内容は、クレーメルへのインタビューを通じてクレーメルの足取りをドキュメンタリー形式で振り返り、バッハの無伴奏パルティータのレコーディングメイキング風景、そして最後にパルティータ全曲演奏、という構成です。
僕はクレーメルがとても好きで、過去に来日した時に二度ほどコンサートに足を運んでいます。パガニーニの再来かと思わせるほどのテクニック、鋭く冷たいエッジの効いた音色と暖かくふわっとしたやわらかな音色のコントラスト、そして強烈な個性が彼の魅力です。

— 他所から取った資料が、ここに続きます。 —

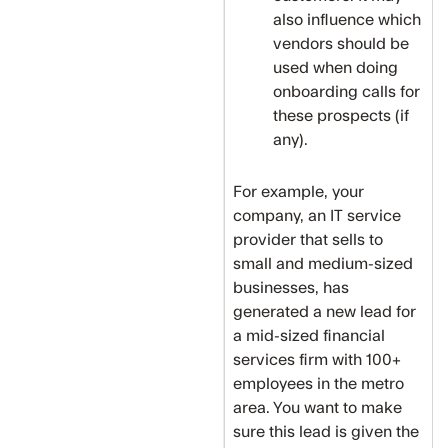
also influence which
vendors should be
used when doing
onboarding calls for
these prospects (if
any).
For example, your
company, an IT service
provider that sells to
small and medium-sized
businesses, has
generated a new lead for
a mid-sized financial
services firm with 100+
employees in the metro
area. You want to make
sure this lead is given the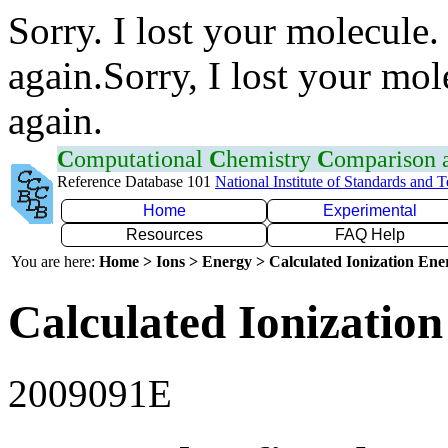
Sorry. I lost your molecule.
again.Sorry, I lost your mol
again.
C
omputational
C
hemistry
C
omparison
Reference Database 101
National Institute of Standards and 
Home
Experimental
Resources
FAQ Help
You are here:
Home > Ions > Energy > Calculated Ionization En
Calculated Ionization
2009091E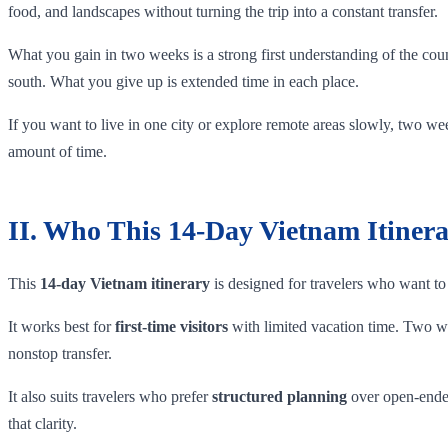
food, and landscapes without turning the trip into a constant transfer.
What you gain in two weeks is a strong first understanding of the cou
south. What you give up is extended time in each place.
If you want to live in one city or explore remote areas slowly, two week
amount of time.
II. Who This 14-Day Vietnam Itinera
This
14-day Vietnam itinerary
is designed for travelers who want to 
It works best for
first-time visitors
with limited vacation time. Two wee
nonstop transfer.
It also suits travelers who prefer
structured planning
over open-ended
that clarity.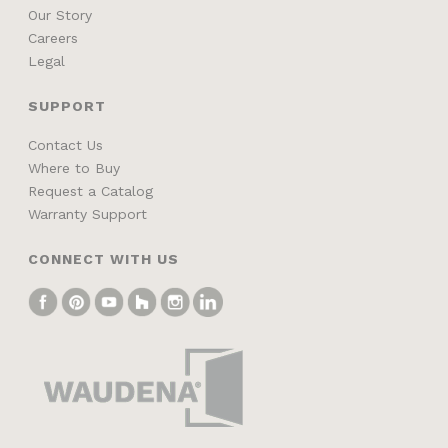
Our Story
Careers
Legal
SUPPORT
Contact Us
Where to Buy
Request a Catalog
Warranty Support
CONNECT WITH US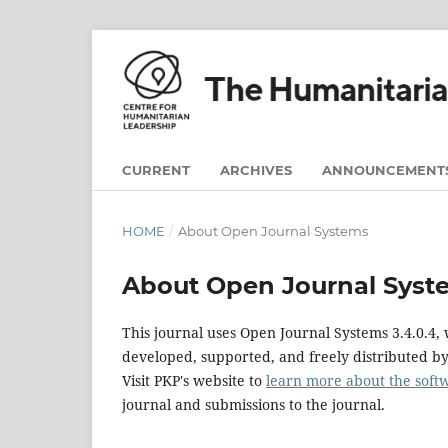
CURRENT
ARCHIVES
ANNOUNCEMENT
HOME
/
About Open Journal Systems
About Open Journal Syst
This journal uses Open Journal Systems 3.4.0.4
developed, supported, and freely distributed b
Visit PKP's website to
learn more about the soft
journal and submissions to the journal.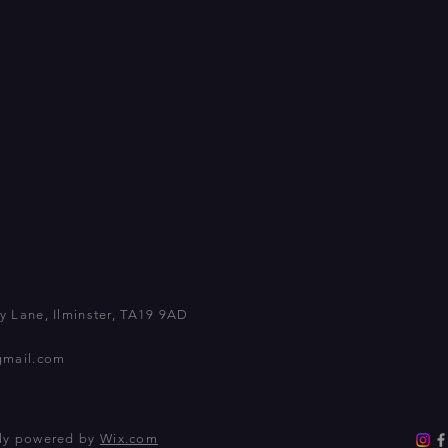
 Lane, Ilminster, TA19 9AD
gmail.com
dly powered by
Wix.com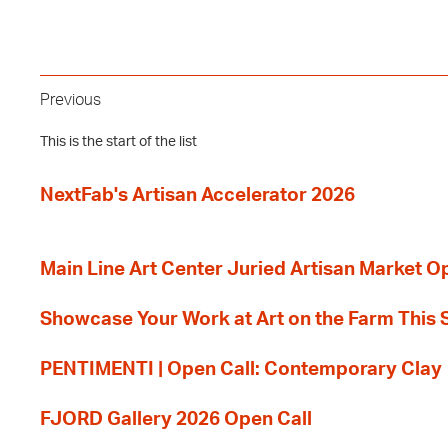
Previous
This is the start of the list
NextFab's Artisan Accelerator 2026
Main Line Art Center Juried Artisan Market O
Showcase Your Work at Art on the Farm This
PENTIMENTI | Open Call: Contemporary Clay
FJORD Gallery 2026 Open Call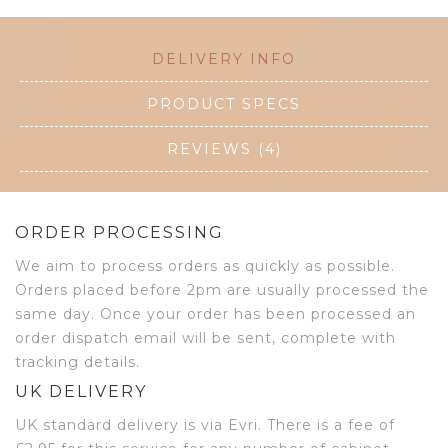
DELIVERY INFO
PRODUCT SPECS
REVIEWS (4)
ORDER PROCESSING
We aim to process orders as quickly as possible.
Orders placed before 2pm are usually processed the
same day. Once your order has been processed an
order dispatch email will be sent, complete with
tracking details.
UK DELIVERY
UK standard delivery is via Evri. There is a fee of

クレーメルはとても変わり者で、ある意味変人かもしれません。天才というより鬼才という言葉がふさわしいでしょう。でもそれがクレーメルの魅力でもあります。
今までクレーメルの素顔というのはあまり知らなかったので、とても興味深い番組でした。クレーメルの強烈な個性が最初は受け入れられなかったこと、才能をオイストラフに見いだされたこと、自由な活動が出来ずに西側に亡命したことなど・・・。
バッハのレコーディングでは演奏する上でのクレーメルの素顔が垣間見えました。いかにも神経質そうですが実際そうで、パルティータ3番プレリュードの最後を何度も「ダメだ!」といいながら弾き直していました。

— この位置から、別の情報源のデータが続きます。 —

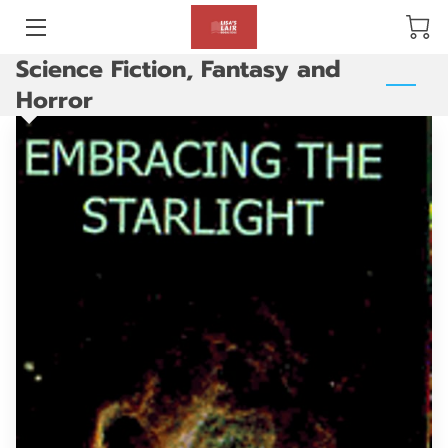
Science Fiction, Fantasy and
BLOG
Horror
ABOUT US
GALLERY
AMENITIES
HAPPY CUSTOMERS
PRODUCTS
REVIEWS
OPENING HOURS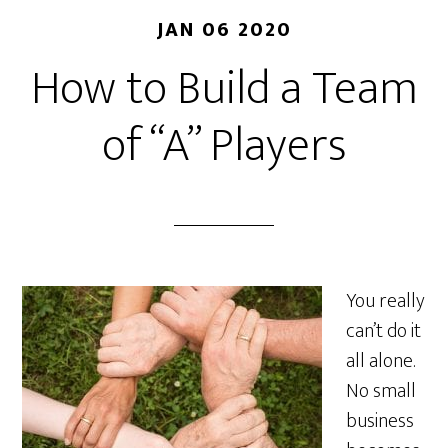
JAN 06 2020
How to Build a Team
of “A” Players
You really
can’t do it
all alone.
No small
business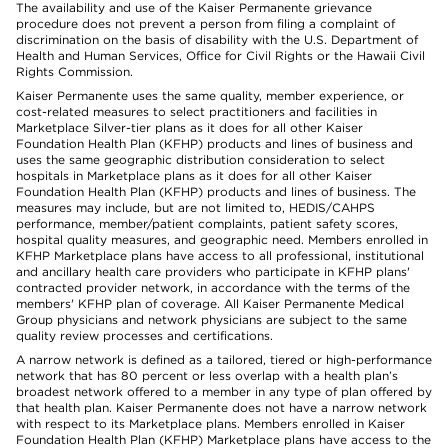
The availability and use of the Kaiser Permanente grievance
procedure does not prevent a person from filing a complaint of
discrimination on the basis of disability with the U.S. Department of
Health and Human Services, Office for Civil Rights or the Hawaii Civil
Rights Commission.
Kaiser Permanente uses the same quality, member experience, or
cost-related measures to select practitioners and facilities in
Marketplace Silver-tier plans as it does for all other Kaiser
Foundation Health Plan (KFHP) products and lines of business and
uses the same geographic distribution consideration to select
hospitals in Marketplace plans as it does for all other Kaiser
Foundation Health Plan (KFHP) products and lines of business. The
measures may include, but are not limited to, HEDIS/CAHPS
performance, member/patient complaints, patient safety scores,
hospital quality measures, and geographic need. Members enrolled in
KFHP Marketplace plans have access to all professional, institutional
and ancillary health care providers who participate in KFHP plans'
contracted provider network, in accordance with the terms of the
members' KFHP plan of coverage. All Kaiser Permanente Medical
Group physicians and network physicians are subject to the same
quality review processes and certifications.
A narrow network is defined as a tailored, tiered or high-performance
network that has 80 percent or less overlap with a health plan’s
broadest network offered to a member in any type of plan offered by
that health plan. Kaiser Permanente does not have a narrow network
with respect to its Marketplace plans. Members enrolled in Kaiser
Foundation Health Plan (KFHP) Marketplace plans have access to the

しかしクレーメルの演奏は本当に凄いですね。全身全霊を傾け、フォルティッシモからピアニッシモまでありとあらゆる音でバッハに向き合い、そして自分の個性も最大限に生かしてバッハを表現していく姿は、鬼気迫るものがありました。毎日聴きたい演奏ではありませんが、やはりクレーメルのバッハは外せない演奏の一つでしょう。

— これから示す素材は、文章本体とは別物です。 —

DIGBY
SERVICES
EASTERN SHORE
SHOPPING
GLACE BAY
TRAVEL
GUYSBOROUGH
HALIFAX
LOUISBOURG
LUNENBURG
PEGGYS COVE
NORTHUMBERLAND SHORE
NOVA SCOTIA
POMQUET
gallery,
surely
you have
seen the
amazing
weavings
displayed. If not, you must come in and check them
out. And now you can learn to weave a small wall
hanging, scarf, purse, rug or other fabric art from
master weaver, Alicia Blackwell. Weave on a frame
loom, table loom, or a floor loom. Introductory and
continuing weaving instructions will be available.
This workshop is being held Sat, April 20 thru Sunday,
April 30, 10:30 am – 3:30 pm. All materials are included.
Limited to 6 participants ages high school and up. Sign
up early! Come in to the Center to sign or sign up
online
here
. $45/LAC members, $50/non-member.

バッハに対するクレーメルの音楽感にも非常に興味深いものでした。
"ホテルの一室にたった一人でいてもバッハを弾くときは孤独ではない。常にバッハと対話しているのだから。"
演奏家に対して個性の必要性も述べていました。
"楽曲を演奏家が演奏しそこに彼らの声が聞こえたときに、はじめてその音楽を信じることが出来る。"
なるほどなと思いました。よく、音楽は誰のものであるかとか、誰のために演奏するかとか、演奏家はどうあるべきか、などという話がありますが、クレーメルの言葉はとても共感できるものでした。
最後にこのようなことも言っていました。
"演奏家は次々と世代交代をしていくが、バッハやベートーヴェンといった音楽は永遠。バッハをどう弾くべきか、それは永遠に謎であり続けるだろう。"
ドキュメンタリーの後にパルティータ全曲の演奏が収録されているのですが、こちらは中途半端にしか観ていないので、また時間があるときにでもじっくり観てみたいと思います。